Isabella looked up just as the man in a suit and Ms. Jenkins walked out of her office. Isabella stood but neither the counselor nor the man looked her way. How fucking rude is that?
“I’m going to try to talk with the parents again,” the man in the suit said. Damn, he sounded like a detective, Isabella realized while the sinking sensation returned to her chest.
“I so wish this could have been averted,” the counselor was saying and only now did Isabella see the woman had been crying. Ms. Jenkin’s eyes looked puffy and red.
My breath! Isabella tried to inhale but it was like the air had become thicker, almost like glue. She stood and reached for the counselor and found herself in the auditorium. How the hell?—she looked around her. The lights were off but she knew where the far aisle between the seats led. Out back. Slowly, hesitantly, she began walking down the gradual declivity toward the empty stage. At least her lightheadedness had left her, but in its place a black cloud of dread settled around her. Eileen. Suddenly Isabella knew where she would find her lover. Out back where they always met—their secret rendezvous, the only place on school grounds they could call their own. No longer walking, but running, Isabella dashed up the side steps onto the stage and raced behind the curtains for the rear exit. She reached to push open the door, but instantly she was standing outside. Panic and confusion ripped at her as she looked around her. She saw two empty employee maintenance vans and a brick wall, beyond which was the athletic field. Only last Friday, right where she stood now, she and Eileen had shared a long passionate kiss. How she wanted to hold her friend in her arms now. She whirled sensing someone behind her. Eileen! No, Isabella was alone. Her gaze found the wall beside the exit door and anger blasted through her like a deadly poison.
DYKES.
“You bastards!” she screamed in rage at the spray painted graffiti.
Yet when Isabella clawed at the crudely written message on the wall, she froze in absolute disbelief as she watched her digits passed right through the cruel word and the brick underneath.
Panic tore at her insides.

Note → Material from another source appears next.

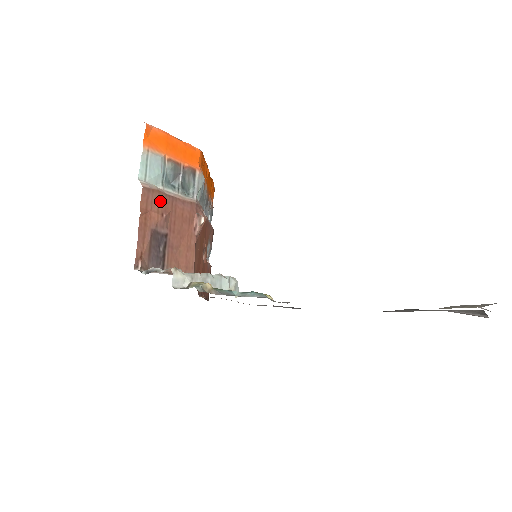
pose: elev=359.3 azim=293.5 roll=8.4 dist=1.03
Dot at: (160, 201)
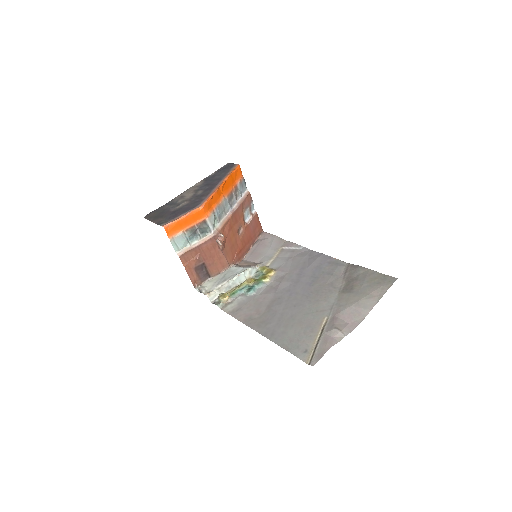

Without even taking a step, Isabella was suddenly inside a dark room. Clutching both arms across her chest, she shivered wondering why the darkness was so damn cold. Even colder than the high school. Deep inside her, a new fear had taken root and she was powerless to stop its growth from crawling under her skin like an out-of-control thorny vine. She could feel the prickly sensation of goose bumps spreading over her forearms. Suddenly she remembered what she’d wanted to warn her friend about. Don’t do it. Please, Eileen, my love, don’t do it. It’s not worth it. Don’t—
The pair of coffins sat on two separate tables at one end of the room. A single ceiling light shone down on the open caskets like a forlorn beacon from an old lighthouse. For a split second, Isabella stared down at the tiny gold crucifix. In intricate detail she could see the Savior’s tiny hands mercilessly nailed to the cross. But He hadn’t saved her. Nor had He saved Eileen.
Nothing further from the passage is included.